Nestlé Waters Canada’s claim that most water bottles are recycled is an example of the “No Proof” sin. Single-use PET plastic bottled water containers have a recycling rate of 33.4 percent, despite the bottles being 100 percent recyclable. PET, polyethylene terephthalate, is the main component of plastic bottles. In the United States, the recycling rate is just 28.9 percent. There is no science-backed evidence for that claim, making it false and misleading.
The advertisement supported claims about its bottles being eco-friendly by focusing on recyclability and reducing packaging. Yes, recycling and reducing waste are obviously very important to lessening our negative environmental impacts. But the company is ignoring other environmentally-harmful issues, such as manufacturing and transportation emissions. This is an example of the “Hidden Trade-Off” sin.
In the ad, the company also called itself a “healthy, eco-friendly choice.” This is extremely vague and lacks supporting evidence. “Eco-friendly” lacks a clear meaning; in what sense is the product eco-friendly? Another example of the great environmental harm Nestlé causes is its extraction of millions of gallons of water from regions undergoing droughts. This drains the regions’ aquifers. Such regions include California, Florida, and British Columbia. Extracting water from an area experiencing drought is obviously not “eco-friendly.”
On the note of funding a minimum of 50 percent of every municipal recycling program, the lawsuit supported how this is incorrect because industry makes no contribution to bottle recycling in a majority of Canadian provinces. This is because PET containers in those provinces are collected only through deposit-return systems which are government, not industry, funded.
Auto Industry: Volkswagen Emissions Scandal (2015)
Sin Violated: Fibbing
In 2015, the Environmental Protection Agency caught Volkswagen cheating emissions tests.
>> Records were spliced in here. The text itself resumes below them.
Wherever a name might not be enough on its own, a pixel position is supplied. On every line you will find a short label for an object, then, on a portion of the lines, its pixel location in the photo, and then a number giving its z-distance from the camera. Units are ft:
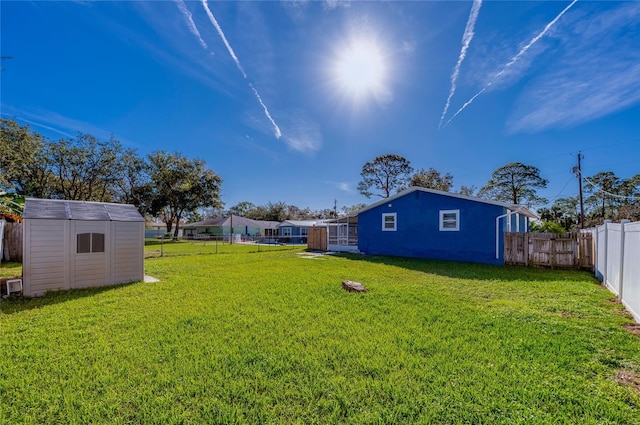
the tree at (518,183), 94.61
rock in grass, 20.31
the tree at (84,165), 82.48
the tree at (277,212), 173.78
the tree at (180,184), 101.96
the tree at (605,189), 98.79
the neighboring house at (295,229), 106.52
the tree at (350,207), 148.43
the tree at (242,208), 203.80
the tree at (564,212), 111.75
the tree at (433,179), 100.94
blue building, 37.64
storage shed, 19.60
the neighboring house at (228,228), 127.44
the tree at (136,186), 100.42
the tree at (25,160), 63.98
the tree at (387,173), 102.99
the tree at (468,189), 107.65
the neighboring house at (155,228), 136.05
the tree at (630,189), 78.59
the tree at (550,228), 55.58
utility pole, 63.63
These tests impacted 11 million VW cars worldwide operating with what was called the “defeat device.” VW had computer software in its vehicles that could sense when the vehicle was undergoing a test scenario. The vehicle would respond to a testing scenario by running its engine below the power and performance it would operate with when driving on a road normally. This cheating caused VW engines to emit nitrogen oxide pollutants over 40 times above EPA regulations. At the same time as VW was cheating emissions tests, it was falsely marketing those vehicles as “green” low emissions cars. This is obviously a lie. US vehicle models affected by the scandal and false marketing include the Jetta (2009-2015), Audi A3 (2010-2015), and Touareg (20019-2016), as reported by the EPA’s complaint.
It’s impossible to completely avoid greenwashing, as it occurs so discreetly with so many products. Remember that statistic that 95 percent of “green” products are actually greenwashed. But an important first step you’ve already accomplished is simply learning what greenwashing is so you can better spot it. When you do notice it, hold that brand accountable by spreading awareness about how they greenwash on social media and to friends and family in addition to directly contacting the company to pressure them to change. Prioritize holding brands accountable and demanding change over solely boycotting a brand because cancel culture is not productive. You can also contact the FTC to expose a company greenwashing (although getting a response may take a while). And, of course, research the companies you are buying from (check out Good on You to help with researching). Always keep that mantra “buy slow, buy smart, or don’t buy at all” in mind.